# Teks
* * * * * * * * *

Selasa 18 Aug 2020 13:05 WIB

Mahfud: Islam Wasathiyah Paling Cocok di Indonesia

Di Indonesia, Mahfud MD menybut yang cocok adalah Islam Wasathiyah.

Rep: Ronggo Astungkoro/ Red: Muhammad Hafil
Mahfud: Islam Wasathiyah Paling Cocok di Indonesia. Foto: Menko Polhukam, Mahfud MD, mengenakan baju tradisional Madura saat memperingati HUT Kemerdekaan RI ke-75.
Foto: Kemenko Polhukam.
Mahfud: Islam Wasathiyah Paling Cocok di Indonesia. Foto: Menko Polhukam, Mahfud MD, mengenakan baju tradisional Madura saat memperingati HUT Kemerdekaan RI ke-75.

REPUBLIKA.CO.ID, JAKARTA -- Menteri Koordinator Bidang Politik, Hukum, dan Keamanan, Mahfud MD, mengungkapkan, Islam Wasathiyah paling cocok diterapkan di Indonesia. Menurut dia, Islam Wasathiyah merupalan Islam yang tidak condong terlalu ke kanan ataupun sebaliknya, terlalu ke kiri.

"Islam jalan tengah. Yang tidak ekstrim ke kanan dan ke kiri. Ya inilah yang cocok bagi bangsa Indonesia," ujar Mahfud saat memberi sambutan pada peluncuran buku Fikih Kebangsaan Jilid III secara virtual yang disiarkan langsung dari Ponpes Lirboyo, Senin (17/8).

Baca Juga

Islam Wasathiyah, kata Mahfud, paling cocok diterapkan di Indonesia. Sebab, sejak berdirinya Republik Indonesia, jalan tengah ini telah dirumuskan tokoh Islam yang tergabung dalam BPUPKI. Mereka menisbikan Islam di Indonesia adalah moderat, karena itu tidak memaksakan untuk mendirikan negara Islam.

* * * * * * * * *

# Data Tersimpan
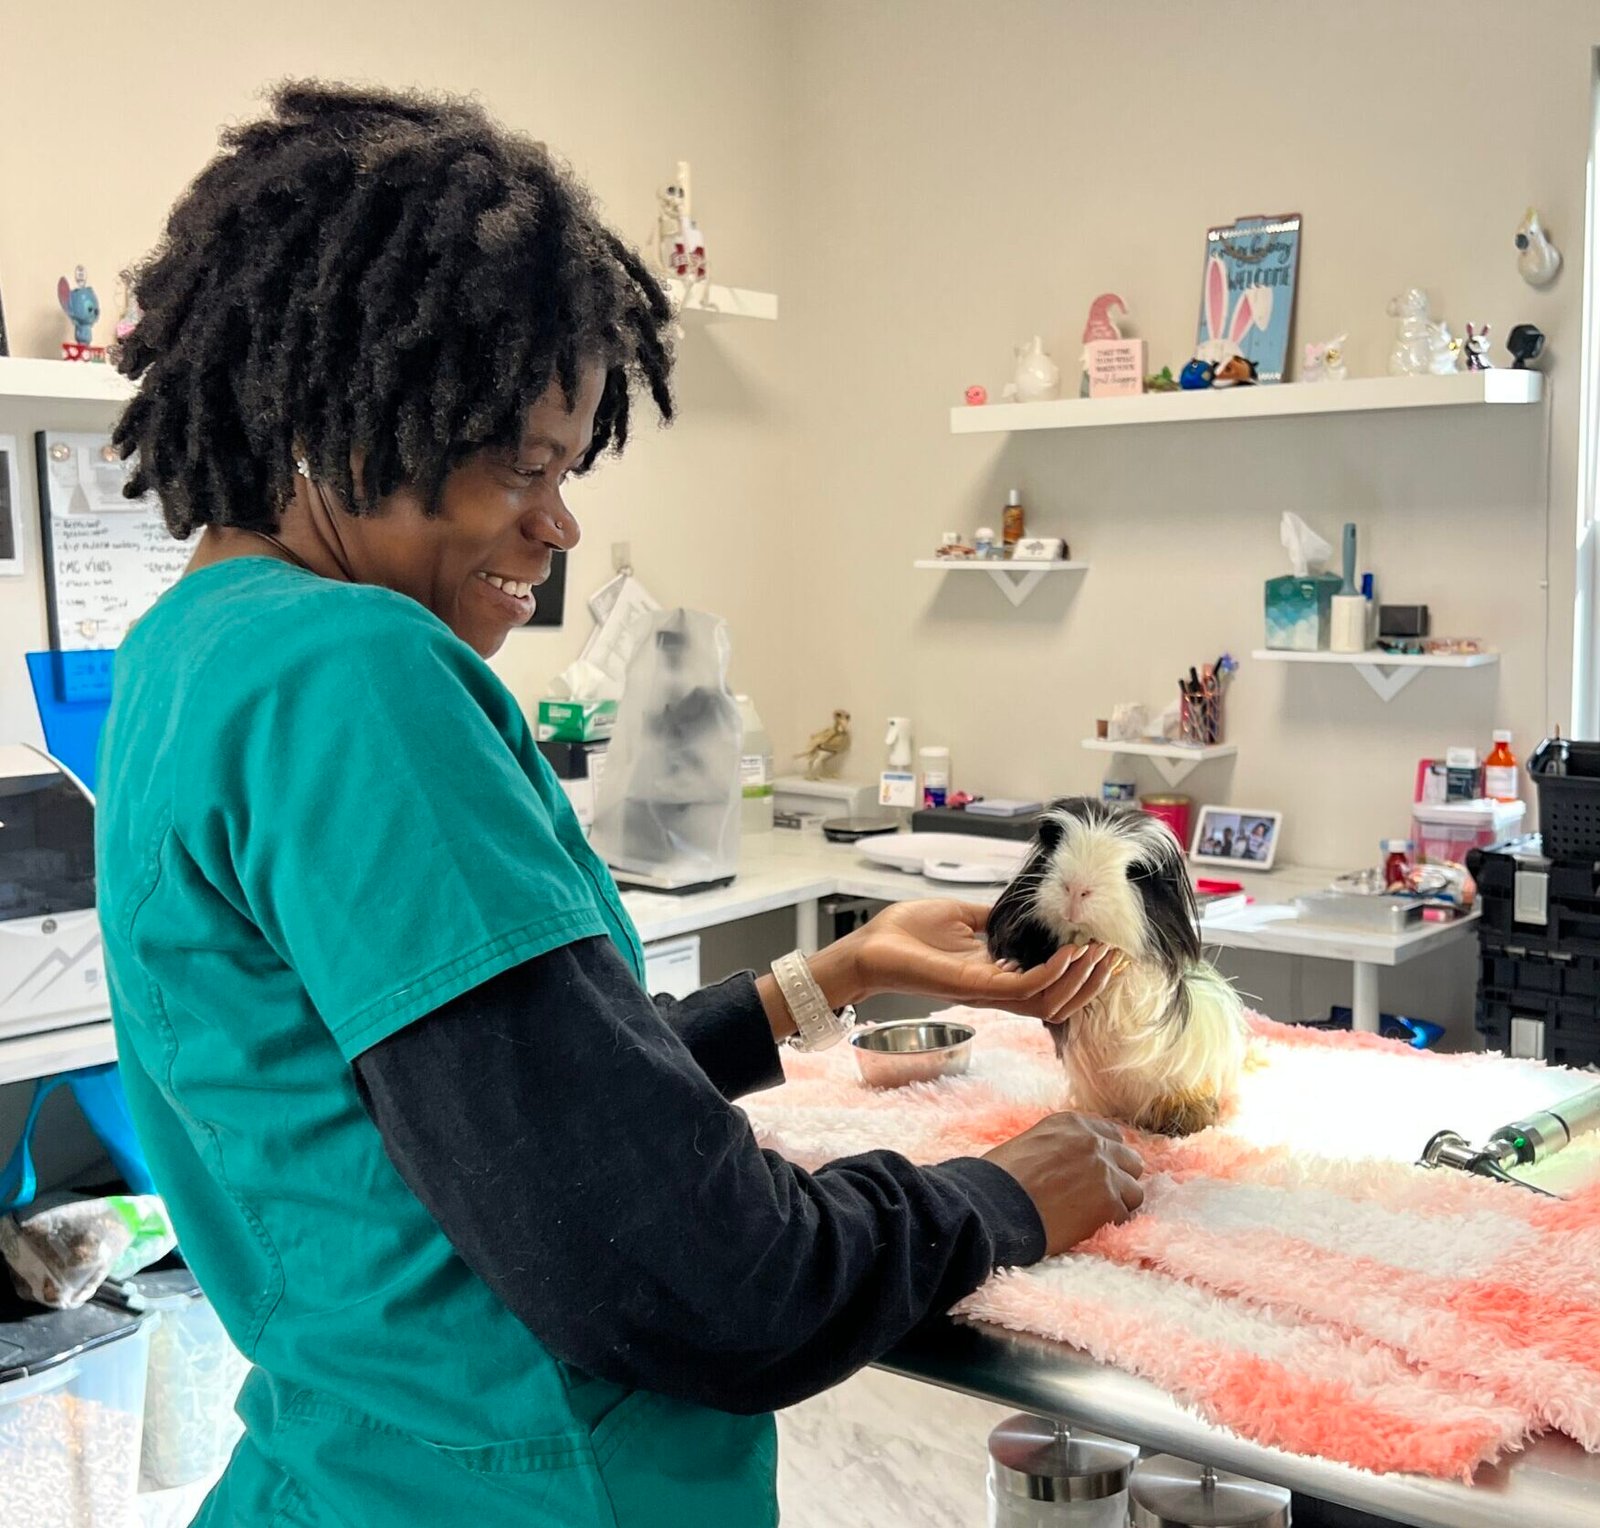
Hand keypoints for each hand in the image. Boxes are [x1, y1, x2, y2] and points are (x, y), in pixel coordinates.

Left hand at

* * * * * * * * *

# Petunjuk Latihan
1 > Jawablah pertanyaan berikut berdasarkan teks tentang Islam Wasathiyah.
(a) Apa jabatan Mahfud MD menurut teks?
(b) Buku apa yang diluncurkan ketika Mahfud memberi sambutan?
(c) Tokoh Islam yang merumuskan jalan tengah tergabung dalam lembaga apa?
2 > Tulis ulang kata demi kata bagian teks yang dibuka dengan kata-kata "Foto: Kemenko Polhukam." dan ditutup dengan "Lirboyo, Senin (17/8).".
Gunakan hanya teks sebagai sumber jawaban.

# Jawaban Tugas
1 >
(a) Menteri Koordinator Bidang Politik, Hukum, dan Keamanan.
(b) Buku Fikih Kebangsaan Jilid III.
(c) BPUPKI.

2 >
Foto: Kemenko Polhukam.
Mahfud: Islam Wasathiyah Paling Cocok di Indonesia. Foto: Menko Polhukam, Mahfud MD, mengenakan baju tradisional Madura saat memperingati HUT Kemerdekaan RI ke-75.

REPUBLIKA.CO.ID, JAKARTA -- Menteri Koordinator Bidang Politik, Hukum, dan Keamanan, Mahfud MD, mengungkapkan, Islam Wasathiyah paling cocok diterapkan di Indonesia. Menurut dia, Islam Wasathiyah merupalan Islam yang tidak condong terlalu ke kanan ataupun sebaliknya, terlalu ke kiri.

"Islam jalan tengah. Yang tidak ekstrim ke kanan dan ke kiri. Ya inilah yang cocok bagi bangsa Indonesia," ujar Mahfud saat memberi sambutan pada peluncuran buku Fikih Kebangsaan Jilid III secara virtual yang disiarkan langsung dari Ponpes Lirboyo, Senin (17/8).